* **Source material**:
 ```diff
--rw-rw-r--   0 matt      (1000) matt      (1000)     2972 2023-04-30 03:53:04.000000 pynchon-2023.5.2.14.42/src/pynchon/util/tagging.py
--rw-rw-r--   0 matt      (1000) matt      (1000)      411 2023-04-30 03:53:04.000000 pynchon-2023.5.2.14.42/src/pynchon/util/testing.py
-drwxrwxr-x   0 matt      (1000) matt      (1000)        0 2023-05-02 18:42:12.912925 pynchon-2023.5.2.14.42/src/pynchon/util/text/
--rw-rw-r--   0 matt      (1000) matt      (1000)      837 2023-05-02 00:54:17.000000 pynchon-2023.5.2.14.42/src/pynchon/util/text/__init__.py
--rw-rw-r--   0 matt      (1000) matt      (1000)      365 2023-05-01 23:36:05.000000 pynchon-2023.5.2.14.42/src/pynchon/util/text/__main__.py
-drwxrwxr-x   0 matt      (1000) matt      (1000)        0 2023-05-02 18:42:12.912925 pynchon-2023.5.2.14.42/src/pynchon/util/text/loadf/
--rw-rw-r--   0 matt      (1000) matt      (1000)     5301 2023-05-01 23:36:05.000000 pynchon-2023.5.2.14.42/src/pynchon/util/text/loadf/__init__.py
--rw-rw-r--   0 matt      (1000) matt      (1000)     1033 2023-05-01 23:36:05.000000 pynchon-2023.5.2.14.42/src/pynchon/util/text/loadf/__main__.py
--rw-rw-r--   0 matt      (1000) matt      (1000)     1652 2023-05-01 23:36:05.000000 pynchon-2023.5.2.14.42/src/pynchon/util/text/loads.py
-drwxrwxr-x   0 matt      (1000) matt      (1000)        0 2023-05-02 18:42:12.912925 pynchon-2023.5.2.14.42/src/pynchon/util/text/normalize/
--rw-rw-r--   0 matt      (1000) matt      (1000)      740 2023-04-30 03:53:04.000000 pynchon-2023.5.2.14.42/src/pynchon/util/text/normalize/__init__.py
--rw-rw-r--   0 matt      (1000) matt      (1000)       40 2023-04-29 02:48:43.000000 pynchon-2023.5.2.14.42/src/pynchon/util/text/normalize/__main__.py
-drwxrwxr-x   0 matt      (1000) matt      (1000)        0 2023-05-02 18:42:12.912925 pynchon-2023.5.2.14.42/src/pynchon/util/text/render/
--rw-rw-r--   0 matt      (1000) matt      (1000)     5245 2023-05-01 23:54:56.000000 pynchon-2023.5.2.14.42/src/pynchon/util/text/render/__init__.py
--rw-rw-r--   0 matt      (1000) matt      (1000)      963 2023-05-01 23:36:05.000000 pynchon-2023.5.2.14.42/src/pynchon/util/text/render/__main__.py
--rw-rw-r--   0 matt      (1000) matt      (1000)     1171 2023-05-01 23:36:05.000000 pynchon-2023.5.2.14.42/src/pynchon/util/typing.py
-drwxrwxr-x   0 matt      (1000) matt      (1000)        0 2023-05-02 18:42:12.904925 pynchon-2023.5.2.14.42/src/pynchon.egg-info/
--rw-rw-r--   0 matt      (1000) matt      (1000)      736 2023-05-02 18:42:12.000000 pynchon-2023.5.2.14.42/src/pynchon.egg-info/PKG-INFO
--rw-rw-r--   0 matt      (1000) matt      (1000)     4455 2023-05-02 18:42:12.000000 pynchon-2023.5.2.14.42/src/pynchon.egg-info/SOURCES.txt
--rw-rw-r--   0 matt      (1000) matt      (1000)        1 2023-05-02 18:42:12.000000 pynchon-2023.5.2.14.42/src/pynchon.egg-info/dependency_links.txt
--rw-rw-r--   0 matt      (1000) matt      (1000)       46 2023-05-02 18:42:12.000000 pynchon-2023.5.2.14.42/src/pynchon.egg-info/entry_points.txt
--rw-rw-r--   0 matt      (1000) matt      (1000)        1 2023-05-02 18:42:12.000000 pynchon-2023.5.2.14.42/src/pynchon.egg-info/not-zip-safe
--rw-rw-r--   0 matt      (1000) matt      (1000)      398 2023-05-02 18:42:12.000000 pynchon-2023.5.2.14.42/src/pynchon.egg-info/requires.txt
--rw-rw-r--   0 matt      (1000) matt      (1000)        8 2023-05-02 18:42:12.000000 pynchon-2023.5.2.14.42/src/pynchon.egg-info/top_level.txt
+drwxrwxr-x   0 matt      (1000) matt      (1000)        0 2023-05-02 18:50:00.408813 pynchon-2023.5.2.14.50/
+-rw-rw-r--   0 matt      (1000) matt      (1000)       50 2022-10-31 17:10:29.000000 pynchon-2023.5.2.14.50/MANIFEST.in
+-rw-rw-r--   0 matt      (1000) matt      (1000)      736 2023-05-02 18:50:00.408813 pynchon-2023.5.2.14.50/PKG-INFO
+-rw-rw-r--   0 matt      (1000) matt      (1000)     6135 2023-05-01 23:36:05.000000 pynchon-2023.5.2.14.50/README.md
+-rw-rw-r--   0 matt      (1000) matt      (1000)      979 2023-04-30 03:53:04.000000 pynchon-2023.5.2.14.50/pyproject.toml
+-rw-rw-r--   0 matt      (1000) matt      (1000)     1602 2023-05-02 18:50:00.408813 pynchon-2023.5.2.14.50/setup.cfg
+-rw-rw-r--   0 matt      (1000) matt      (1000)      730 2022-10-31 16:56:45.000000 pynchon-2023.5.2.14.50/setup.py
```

* **Your assignment**: Only lines containing the word "normalize" should appear in the answer, and every such line from the records above must be there.

* **Problem solution**:
-drwxrwxr-x   0 matt      (1000) matt      (1000)        0 2023-05-02 18:42:12.912925 pynchon-2023.5.2.14.42/src/pynchon/util/text/normalize/
--rw-rw-r--   0 matt      (1000) matt      (1000)      740 2023-04-30 03:53:04.000000 pynchon-2023.5.2.14.42/src/pynchon/util/text/normalize/__init__.py
--rw-rw-r--   0 matt      (1000) matt      (1000)       40 2023-04-29 02:48:43.000000 pynchon-2023.5.2.14.42/src/pynchon/util/text/normalize/__main__.py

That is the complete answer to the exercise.